What is needed is a word-for-word copy of all the entries, minus the pictures.
-- Opening Marker --
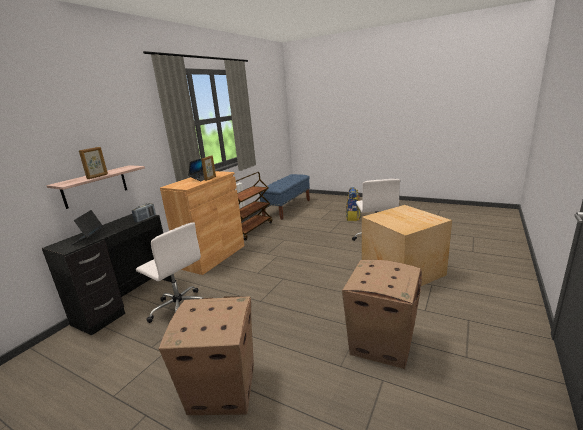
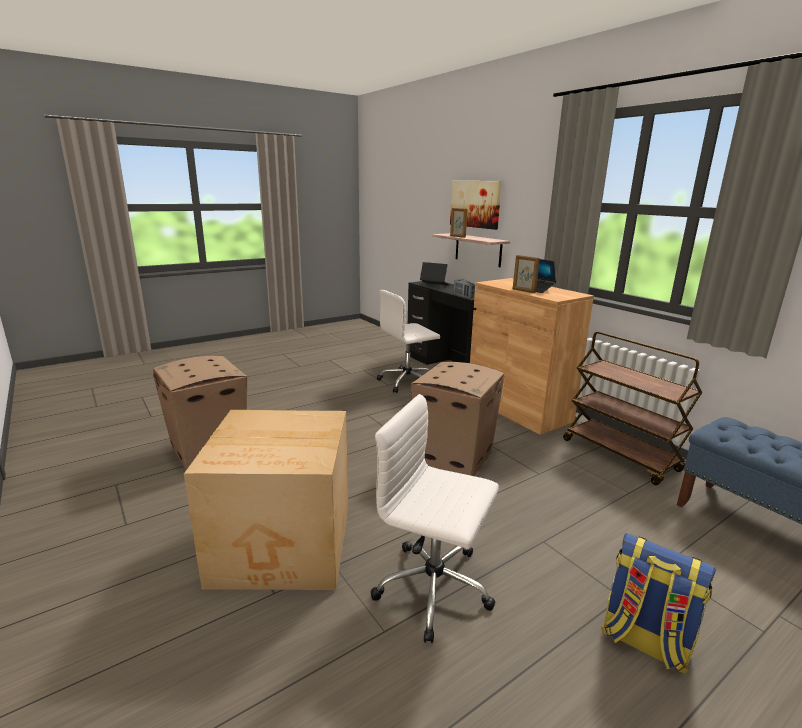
camera: 115 degrees right, 0 degrees up
(74, 144) = (475, 204): none -> picture
(221, 389) = (283, 384): cardboard box -> cardboard box (455, 456)

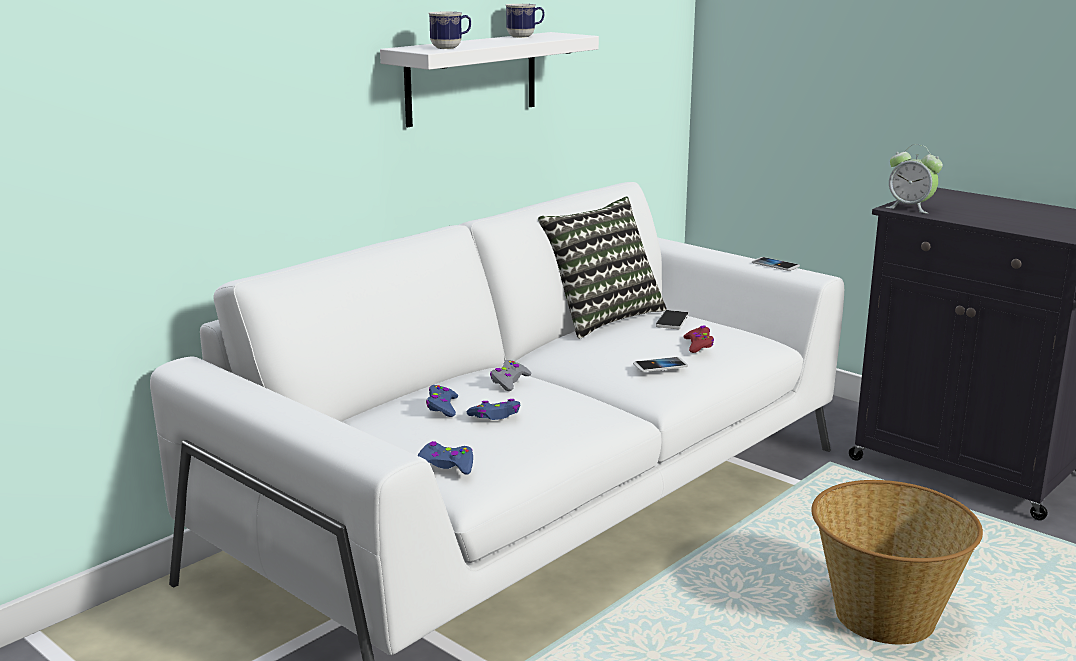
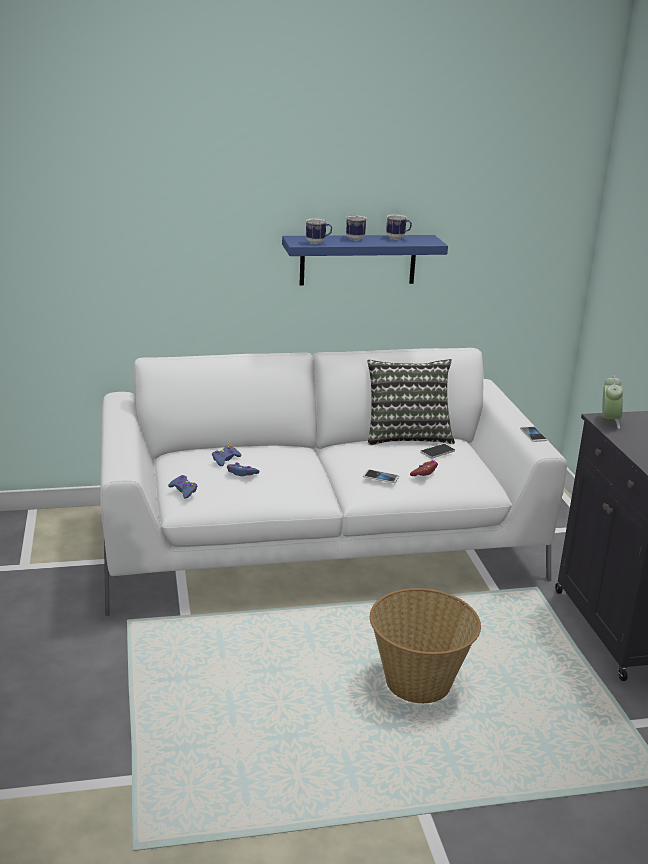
camera: 35 degrees right, 5 degrees up
(472, 78) = (358, 259): white shelf -> blue shelf
(476, 41) = (353, 238): none -> mug
(509, 381) = (282, 457): grey game controller -> none
(910, 208) = (609, 421): alarm clock -> alarm clock turned 150 degrees counterclockwise

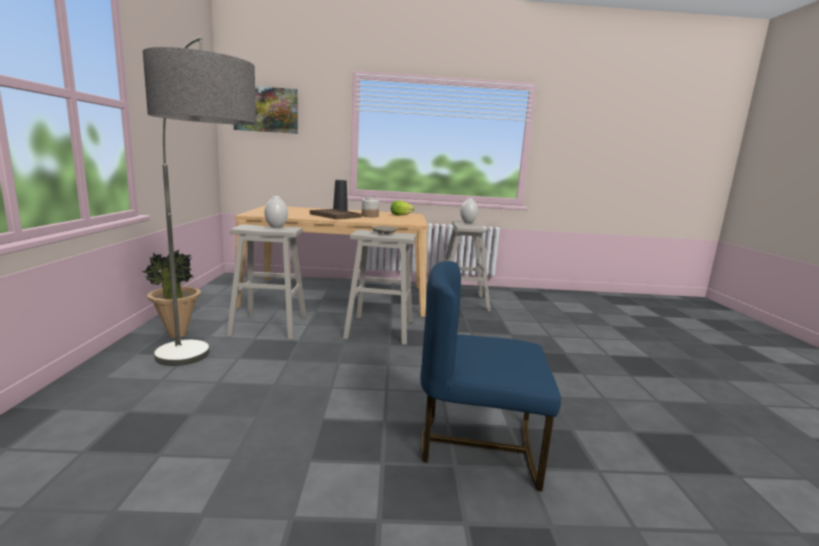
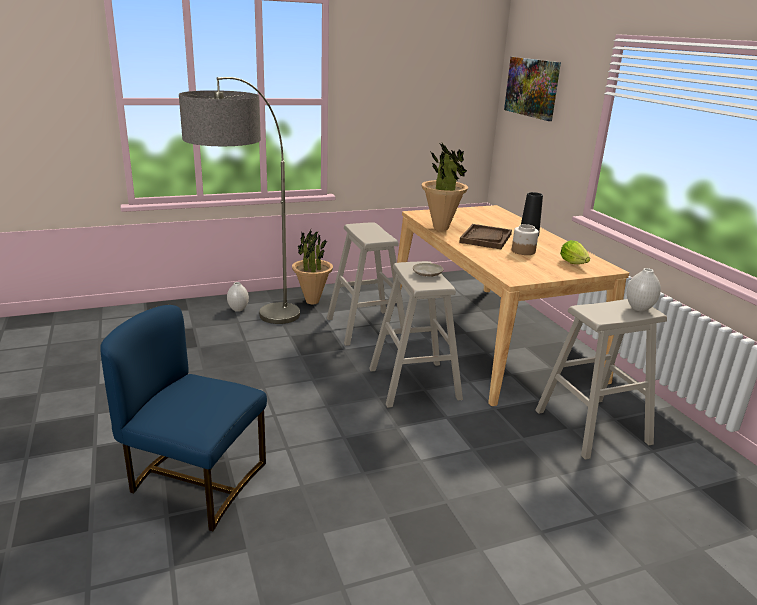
camera: 70 degrees right, 10 degrees up
(276, 227) = (380, 233): white vase -> white vase (238, 309)
(298, 217) = (441, 228): none -> potted plant
(478, 445) = (195, 482): blue chair -> blue chair turned 60 degrees counterclockwise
-- Closing Marker --
### OUTPUT OF THE TASK:
camera: 115 degrees right, 0 degrees up
(74, 144) = (475, 204): none -> picture
(221, 389) = (283, 384): cardboard box -> cardboard box (455, 456)

camera: 35 degrees right, 5 degrees up
(472, 78) = (358, 259): white shelf -> blue shelf
(476, 41) = (353, 238): none -> mug
(509, 381) = (282, 457): grey game controller -> none
(910, 208) = (609, 421): alarm clock -> alarm clock turned 150 degrees counterclockwise

camera: 70 degrees right, 10 degrees up
(276, 227) = (380, 233): white vase -> white vase (238, 309)
(298, 217) = (441, 228): none -> potted plant
(478, 445) = (195, 482): blue chair -> blue chair turned 60 degrees counterclockwise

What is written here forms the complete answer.